__Work instruction__. When a line of the material has the word "with" in it, copy that line.

__Information shown__.

+++++

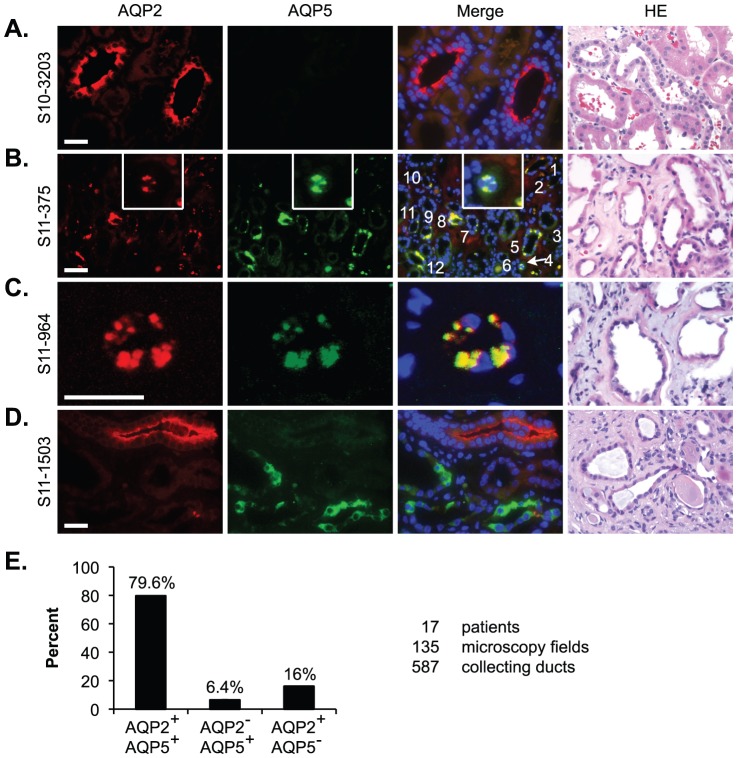
AQP5 is pathologically expressed and colocalizes with AQP2 at the perinuclear region in patients with DN.(A–D) Representative IF images of kidney biopsies from a patient with MCD showing no detectable AQP5 (A), from two patients with DN showing AQP5 colocalization with AQP2 at perinuclear region (B–C), and from a patient with DN showing diffuse AQP5 without AQP2 in the same cells (D). There are 12 AQP2+AQP5+ tubules in B. Three detached cells are shown in the insert. Hematoxylin/eosin staining verified no significant pathological changes in the tubules of the MCD samples, but various tubular abnormalities in all of the DN samples (see text for details). (E) Summary of the relative abundance of the three types of tubules from 17 patients with DN. Scale bar: 50 µM.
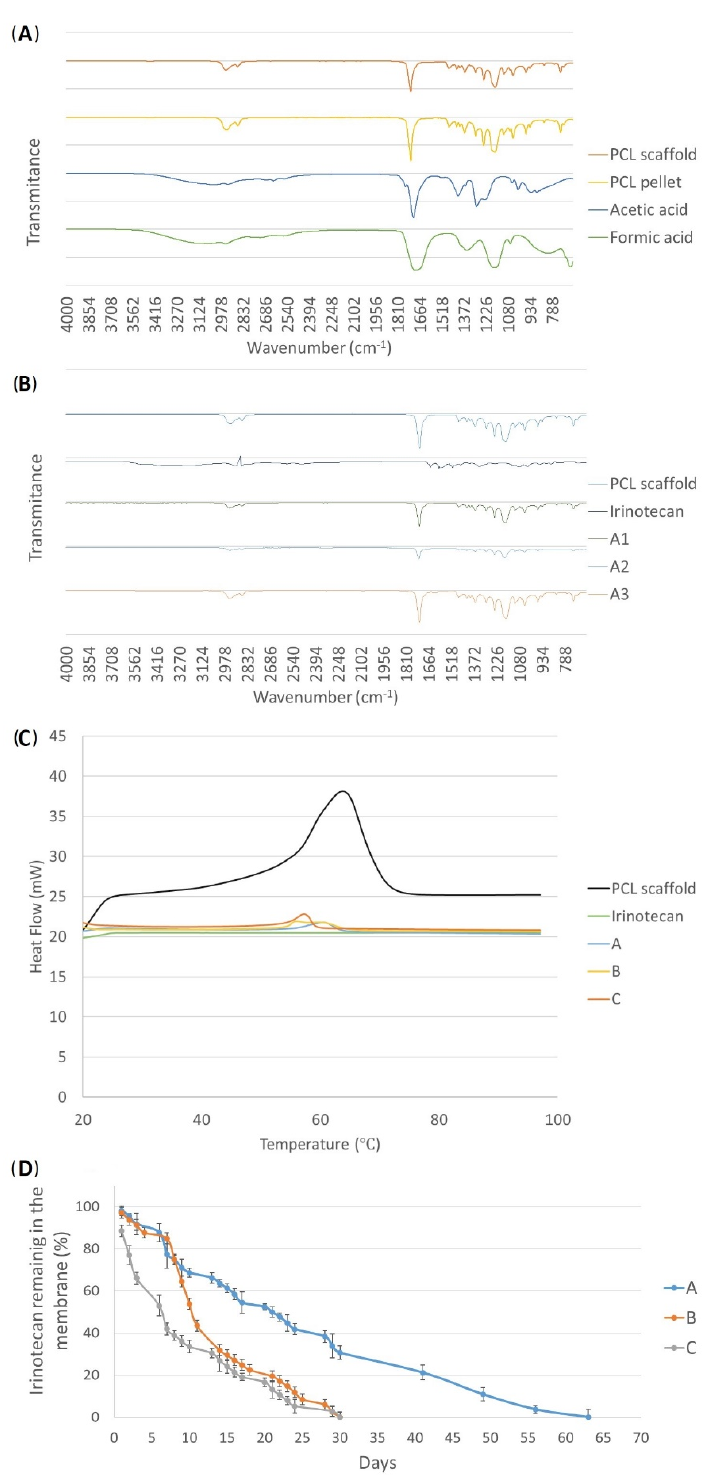
Figure 2. ( A ) Infrared spectrum (FTIR) of the solvents, PCL pellet, and the desiccated PCL scaffold. ( B ) FTIR analysis of the three different “A” type membranes with the different electrospinning parameter configurations, together with the free drug irinotecan and a pure PCL membrane. ( C ) Heat flow curve (DSC) of different membranes (pure PCL and the three solution combinations containing the drug ( A – C ) and free irinotecan. ( D ) Release profiles of the electrospun irinotecan membranes according to the manufacturing configurations measured by the spectrophotometer: ( A ) late release; ( B ) medium release; and ( C ) early release.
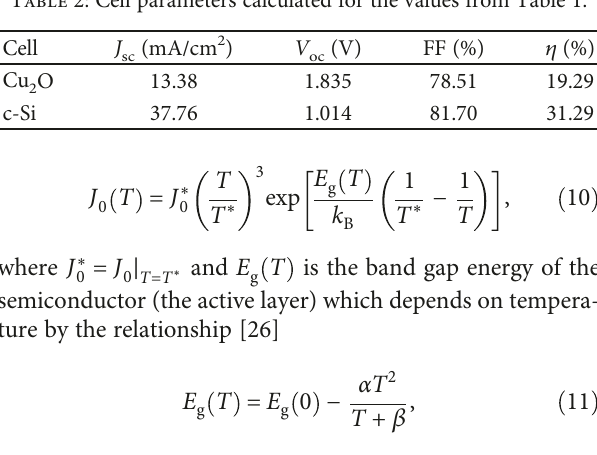
Table 2: Cell parameters calculated for the values from Table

+++++

__Solved problem__.
AQP5 is pathologically expressed and colocalizes with AQP2 at the perinuclear region in patients with DN.(A–D) Representative IF images of kidney biopsies from a patient with MCD showing no detectable AQP5 (A), from two patients with DN showing AQP5 colocalization with AQP2 at perinuclear region (B–C), and from a patient with DN showing diffuse AQP5 without AQP2 in the same cells (D). There are 12 AQP2+AQP5+ tubules in B. Three detached cells are shown in the insert. Hematoxylin/eosin staining verified no significant pathological changes in the tubules of the MCD samples, but various tubular abnormalities in all of the DN samples (see text for details). (E) Summary of the relative abundance of the three types of tubules from 17 patients with DN. Scale bar: 50 µM.
Figure 2. ( A ) Infrared spectrum (FTIR) of the solvents, PCL pellet, and the desiccated PCL scaffold. ( B ) FTIR analysis of the three different “A” type membranes with the different electrospinning parameter configurations, together with the free drug irinotecan and a pure PCL membrane. ( C ) Heat flow curve (DSC) of different membranes (pure PCL and the three solution combinations containing the drug ( A – C ) and free irinotecan. ( D ) Release profiles of the electrospun irinotecan membranes according to the manufacturing configurations measured by the spectrophotometer: ( A ) late release; ( B ) medium release; and ( C ) early release.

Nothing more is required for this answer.